DATASET EXCERPTS =

☆ ☆ ☆ ☆ ☆ ☆ ☆

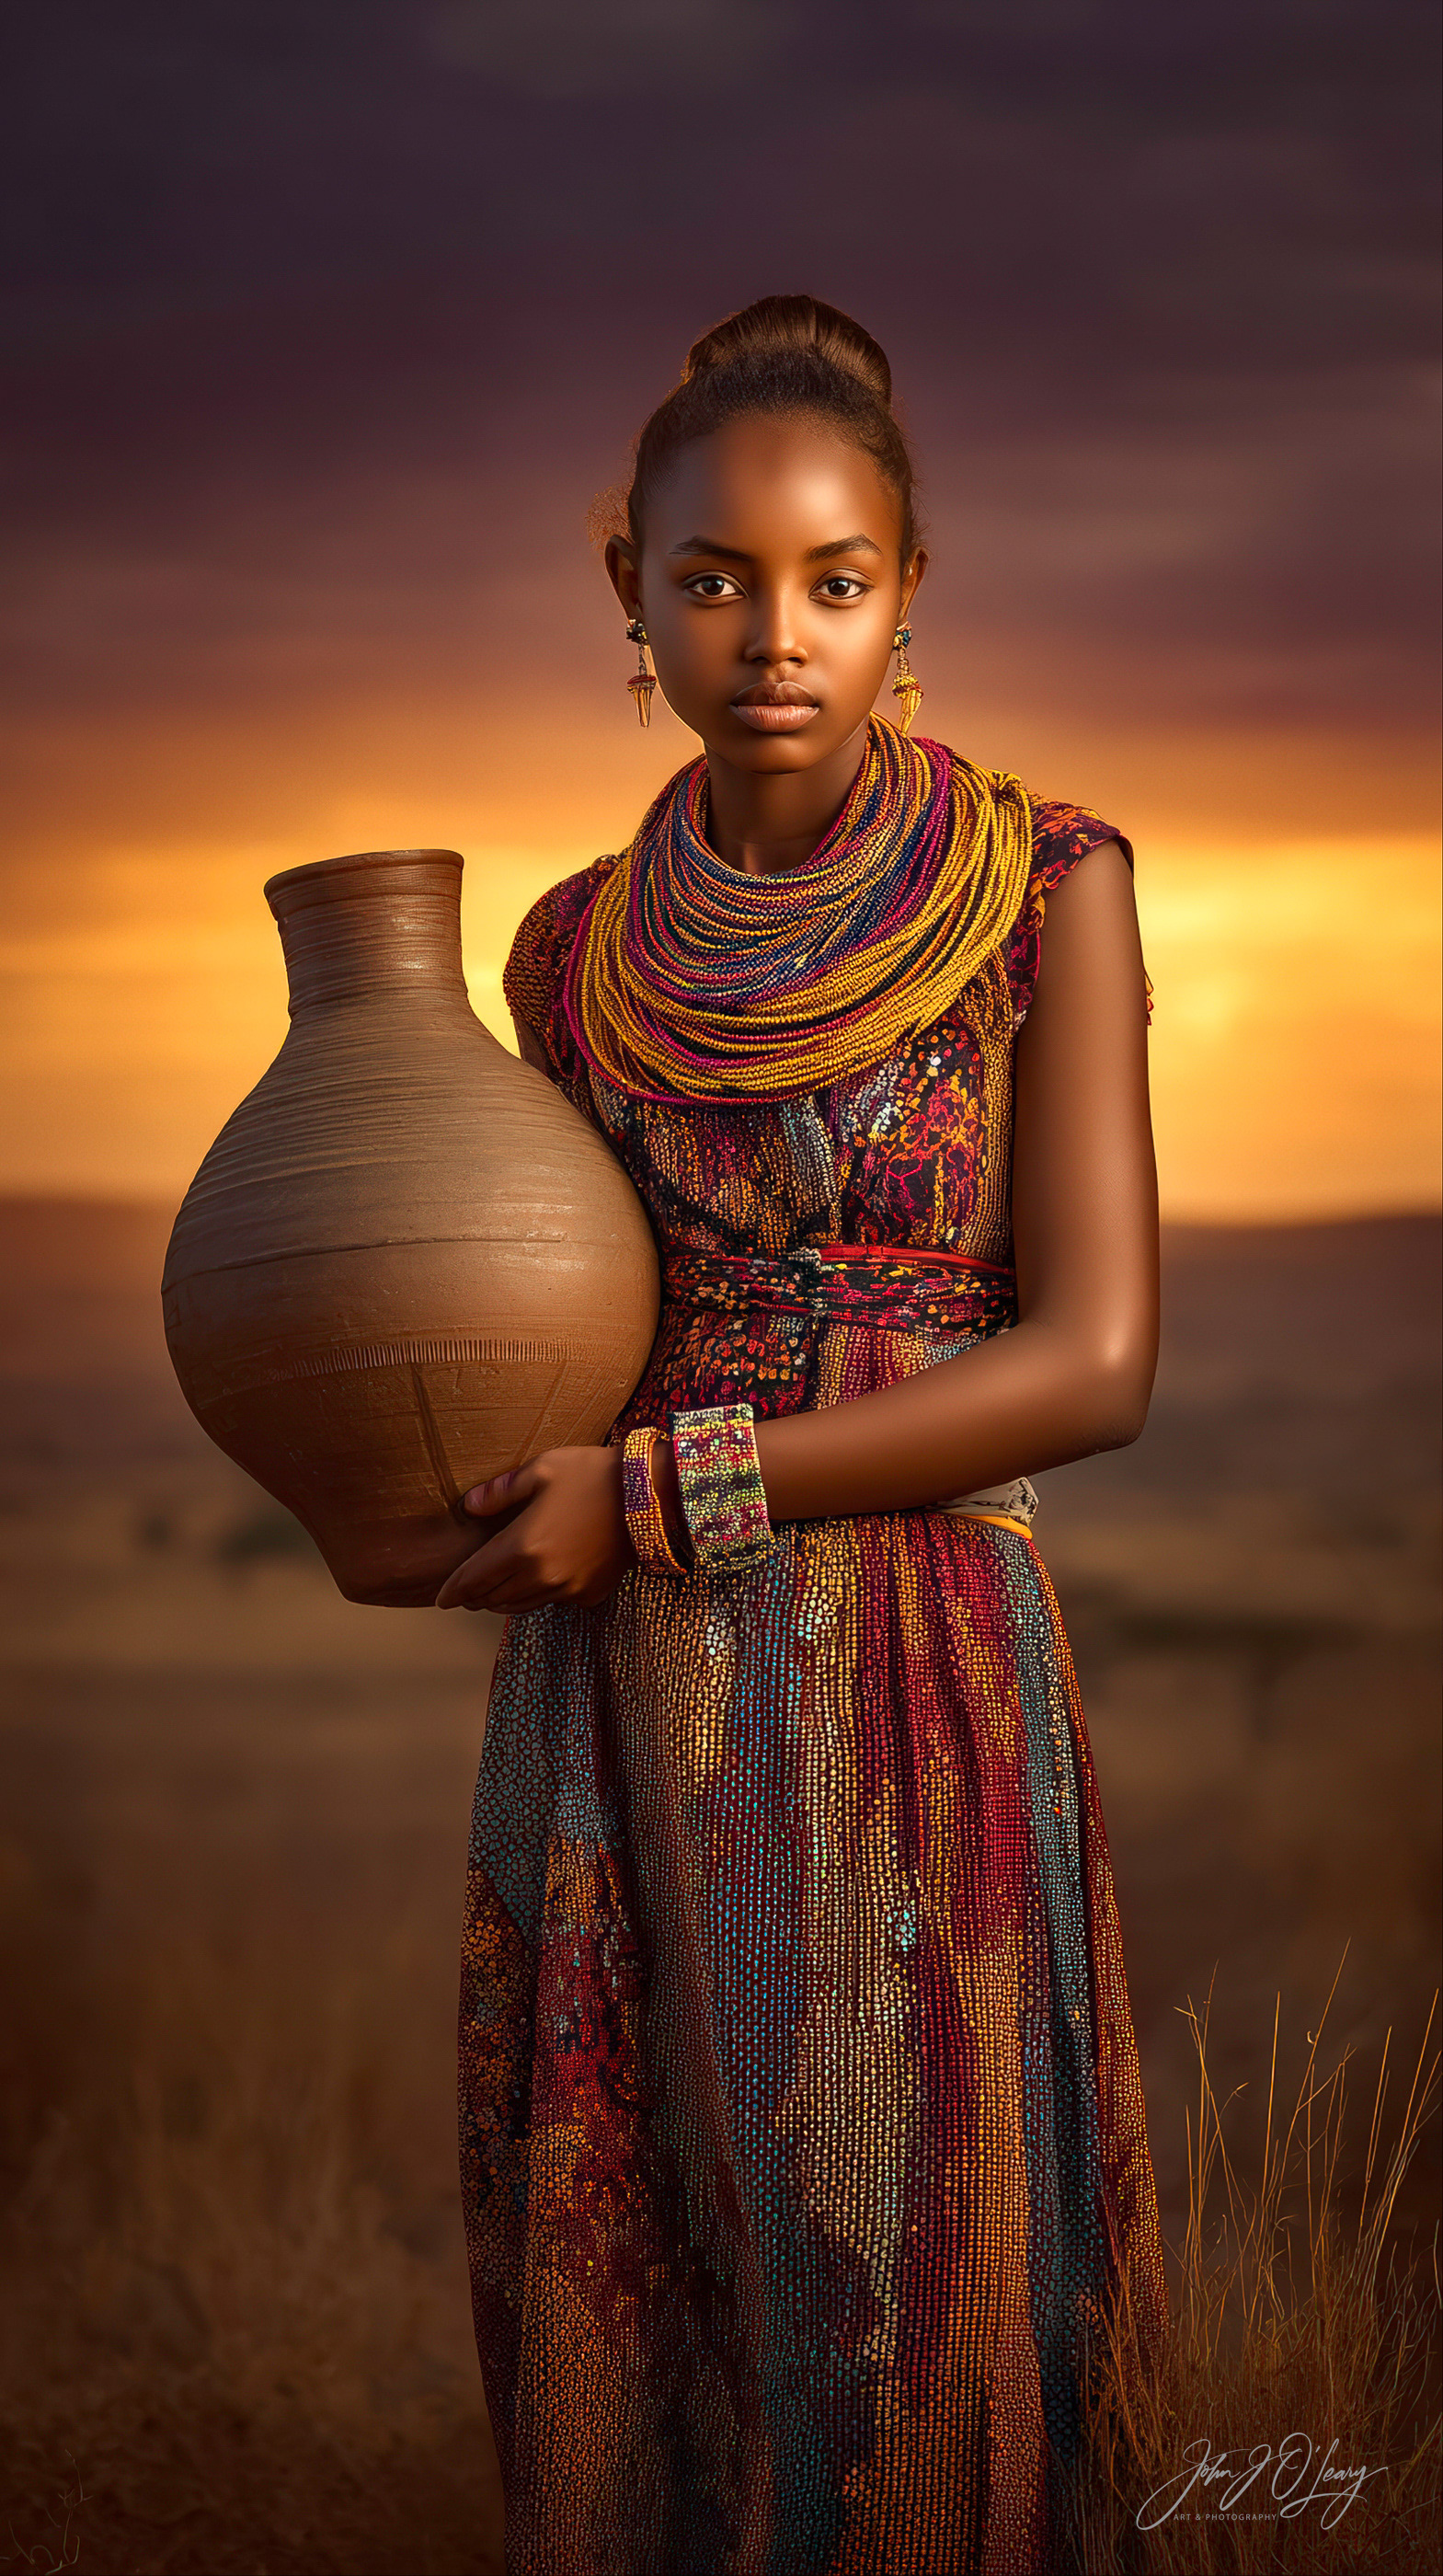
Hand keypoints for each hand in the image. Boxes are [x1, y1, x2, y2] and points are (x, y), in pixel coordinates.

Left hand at [433, 1445, 634, 1613]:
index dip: (453, 1591)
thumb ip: (500, 1491)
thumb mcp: (541, 1469)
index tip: (441, 1598)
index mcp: (521, 1547)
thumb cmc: (592, 1475)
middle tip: (465, 1591)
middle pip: (493, 1598)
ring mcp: (567, 1589)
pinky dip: (537, 1596)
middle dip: (475, 1597)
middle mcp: (541, 1576)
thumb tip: (469, 1505)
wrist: (649, 1496)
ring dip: (502, 1600)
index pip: (473, 1579)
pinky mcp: (589, 1593)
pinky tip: (538, 1580)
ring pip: (520, 1606)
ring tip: (492, 1591)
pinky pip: (552, 1602)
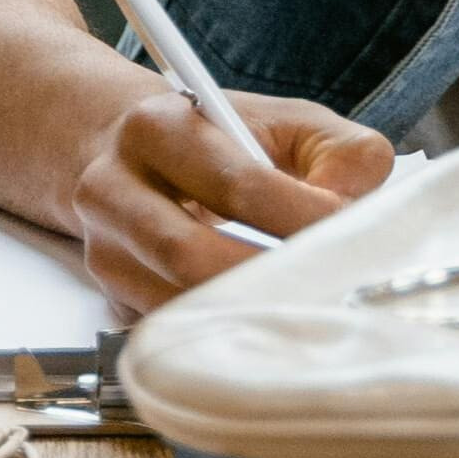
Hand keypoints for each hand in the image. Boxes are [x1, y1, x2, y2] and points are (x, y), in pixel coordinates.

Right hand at [70, 85, 394, 312]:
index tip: (351, 236)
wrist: (123, 150)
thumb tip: (354, 204)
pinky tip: (260, 325)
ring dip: (244, 316)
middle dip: (268, 280)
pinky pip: (168, 331)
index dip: (302, 217)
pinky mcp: (110, 297)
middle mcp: (112, 186)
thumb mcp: (283, 121)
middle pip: (192, 255)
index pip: (238, 183)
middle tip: (328, 290)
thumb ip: (337, 152)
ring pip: (175, 303)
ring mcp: (104, 249)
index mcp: (158, 127)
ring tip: (303, 311)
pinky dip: (220, 336)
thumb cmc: (218, 139)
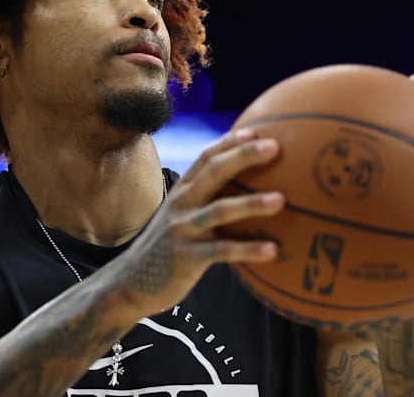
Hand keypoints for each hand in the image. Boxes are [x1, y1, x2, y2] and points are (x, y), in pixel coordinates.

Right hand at [114, 128, 285, 314]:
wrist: (131, 283)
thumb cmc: (168, 247)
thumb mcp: (181, 217)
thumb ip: (207, 202)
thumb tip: (249, 193)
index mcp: (182, 191)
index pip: (206, 157)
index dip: (230, 142)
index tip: (257, 130)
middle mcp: (182, 204)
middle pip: (213, 172)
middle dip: (243, 156)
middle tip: (275, 146)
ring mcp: (183, 229)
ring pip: (219, 210)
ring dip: (251, 203)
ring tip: (281, 199)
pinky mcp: (187, 258)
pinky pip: (222, 252)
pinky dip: (248, 250)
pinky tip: (273, 250)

☆ ☆ ☆ ☆ ☆ ☆ ☆

Lines containing the word "thumb": copy each of them from the material.

ANSWER SPACE =
thumb ip: (500, 1491)
thumb mcp: (541, 1469)
thumb cmc: (592, 1475)
thumb tip: (469, 1505)
thumb tip: (354, 204)
thumb mcp: (283, 121)
thumb ip: (337, 152)
thumb cmc: (218, 139)
thumb cmc: (168, 247)
thumb mcp: (181, 217)
thumb ip: (207, 202)
thumb tip: (249, 193)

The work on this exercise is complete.